The following year he married Anna Maria Mackintosh in Exeter Cathedral. They had three children.
He succeeded John Sheldon as surgeon to Devon and Exeter Hospital from 1808, until he died aged 37 in 1815. He was succeeded by his partner John Harris MRCS
In about 1780 Benjamin Tucker Radford was born in Lapford. He became a surgeon after serving his apprenticeship with William Stucley of Chulmleigh where they later worked together in partnership. He married Mary Hacche from Chittlehampton, North Devon, in 1810.
Benjamin Radford came into a large inheritance when his uncle William Tucker of Bradiford in Down St Mary died in 1819.
By 1841 he had retired and was living in St David’s Exeter where he remained until his death, aged 82, in 1862.
Their son and a daughter were both born in Chulmleigh: Mary Hacche Radford was born in about 1812 and William Tucker Arundel Radford, who later became rector of Down St Mary, in 1818.
Anna Maria Radford married Benjamin William Johnson in Exeter in 1800. Born in Exeter in 1772, his father was a grocer.
When he was 15 he became an apprentice to John Coddrington, an Exeter apothecary. Johnson was the surgeon on the East Indiaman ship “Asia” prior to his marriage. In 1804 his apprentice was William Orchard, later to practice in North Tawton. Johnson was appointed Sheriff of Exeter in 1811 and Mayor in 1813.
He died and was buried in St Sidwell’s, Exeter, in 1837. By his will he left most of his possessions to his house keeper Sarah Cotton, raather than his wife. This probably points to a scandal, alluded to in the press and in the writings of John Haddy James, a pupil of Johnson’s who later became a surgeon at The Devon and Exeter Hospital, who referred to Johnson’s “indiscretions”.
Six months after he died, a local newspaper reported that Rev Richard Henry Tripp*, perpetual curate of St Sidwell’s, during a sermon had taken advantage of “expressions dropped by the late Mr. Johnson, surgeon, in the last hours of his life. He had made the personal character, life, and habits of that deceased gentleman, whom he mentioned by name, the subject of considerable censure, in holding him up as an example to be avoided.”.

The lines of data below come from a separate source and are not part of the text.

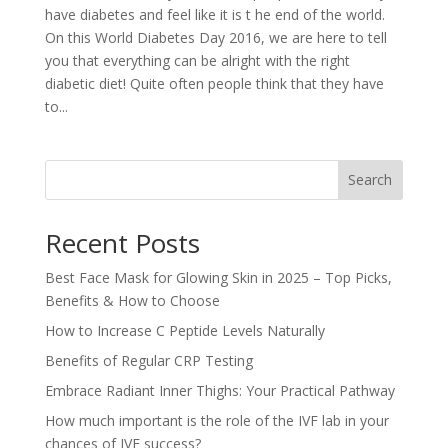
have diabetes and feel like it is t he end of the world.
On this World Diabetes Day 2016, we are here to tell
you that everything can be alright with the right
diabetic diet! Quite often people think that they have
to...
Search
Recent Posts
Best Face Mask for Glowing Skin in 2025 – Top Picks,
Benefits & How to Choose
How to Increase C Peptide Levels Naturally
Benefits of Regular CRP Testing
Embrace Radiant Inner Thighs: Your Practical Pathway
How much important is the role of the IVF lab in your
chances of IVF success?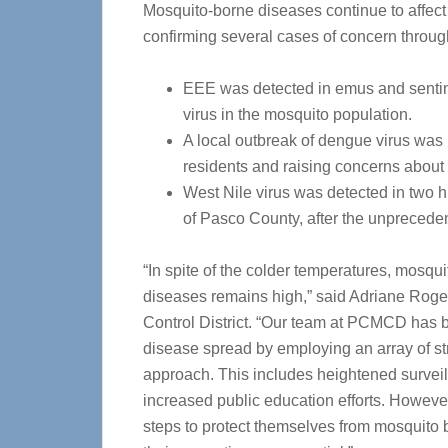
Mosquito-borne diseases continue to affect
confirming several cases of concern throug
EEE was detected in emus and sentine
virus in the mosquito population.
A local outbreak of dengue virus was 
residents and raising concerns about 
West Nile virus was detected in two 
of Pasco County, after the unpreceden
“In spite of the colder temperatures, mosquit
diseases remains high,” said Adriane Roger
Control District. “Our team at PCMCD has be
disease spread by employing an array of st
approach. This includes heightened surveil
increased public education efforts. However
steps to protect themselves from mosquito 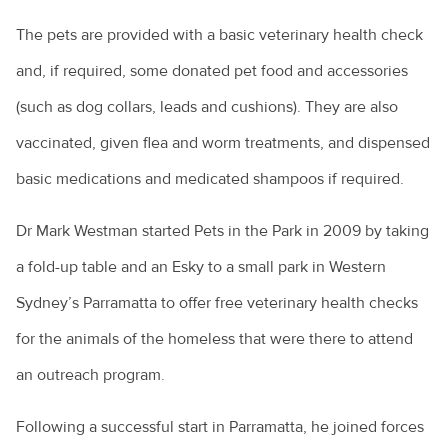
The pets are provided with a basic veterinary health check
Renting with pets
and, if required, some donated pet food and accessories
Vaccination for pets
(such as dog collars, leads and cushions). They are also
Animal diseases
Veterinary cardiologists
vaccinated, given flea and worm treatments, and dispensed
Veterinary dermatology specialists
Avian influenza
Natural disasters
basic medications and medicated shampoos if required.
Veterinary ophthalmology specialists
Equine influenza
Information for pet owners
Dr Mark Westman started Pets in the Park in 2009 by taking
Farming
What is an avian veterinarian?
Foot and mouth disease
Resources for livestock and horse owners
a fold-up table and an Esky to a small park in Western
Backyard chickens
What to expect when you visit the vet
Horses
Hendra virus
Sydney’s Parramatta to offer free veterinary health checks
Biocheck
Why does my cat spray?
Parvovirus
for the animals of the homeless that were there to attend
Colic in horses
Hendra virus
Biosecurity: what does it mean for farmers?
Why does my dog bark?
Rabbit calicivirus
an outreach program.
Equine dental equipment
About Hendra
Veterinary careers
Peri-urban farms: the next generation
Why is my dog dragging his bottom?
What is feline infectious enteritis?
Equine dentistry
Following a successful start in Parramatta, he joined forces
Information for the community
Cattle breeds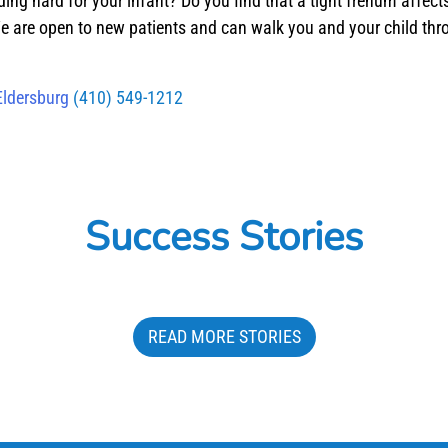
ding hard for your infant? Do you find that a tight frenum affe
e are open to new patients and can walk you and your child thro
Eldersburg
(410) 549-1212
Success Stories
READ MORE STORIES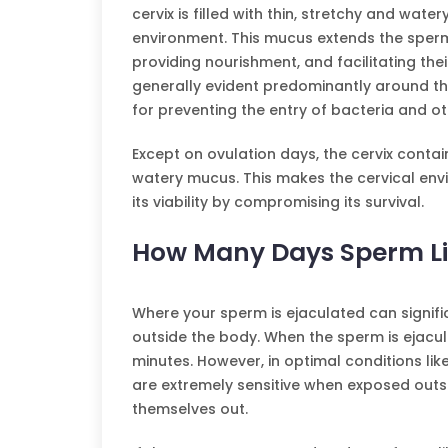
cervix is filled with thin, stretchy and wate
environment. This mucus extends the sperm
providing nourishment, and facilitating th
generally evident predominantly around the
for preventing the entry of bacteria and ot
Except on ovulation days, the cervix contai
watery mucus. This makes the cervical envi
its viability by compromising its survival.
How Many Days Sperm Li
Where your sperm is ejaculated can signific
outside the body. When the sperm is ejacula
minutes. However, in optimal conditions lik
are extremely sensitive when exposed outsi
themselves out.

Johnson’s widow, Anna Maria died twenty years later and unsurprisingly was buried in her birthplace, Lapford.
Harriet Radford (b 1785) married Frederick Granby Farrant in 1825. The son of William Farrant, who for 53 years was a surgeon with the East Devon Militia, Frederick was born in Exeter in 1801 and later became a surgeon in St Sidwell’s Exeter. He attended the post mortem examination on William Wreford of Clannaborough in 1852. Harriet died of Cholera during the 1832 epidemic in that city. They had two sons and a daughter, Myra Mary (who married William Penny Pengelley, a captain in the Royal Marines. Frederick’s granddaughter Ida Myra Pengelley inherited Fair Park in Bow on the death of Thomas Reynolds Arscott in 1881). Frederick Farrant died in Exeter in 1859.
*Rev Tripp once told a poor man in his last moments, that “there was no hope for such a wicked fellow, that the jaws of heaven were shut against him, and the gates of hell open for him,” and in consequence of this denunciation the last moments of the unhappy man were terrible to himself, and most distressing and painful to his surviving relatives.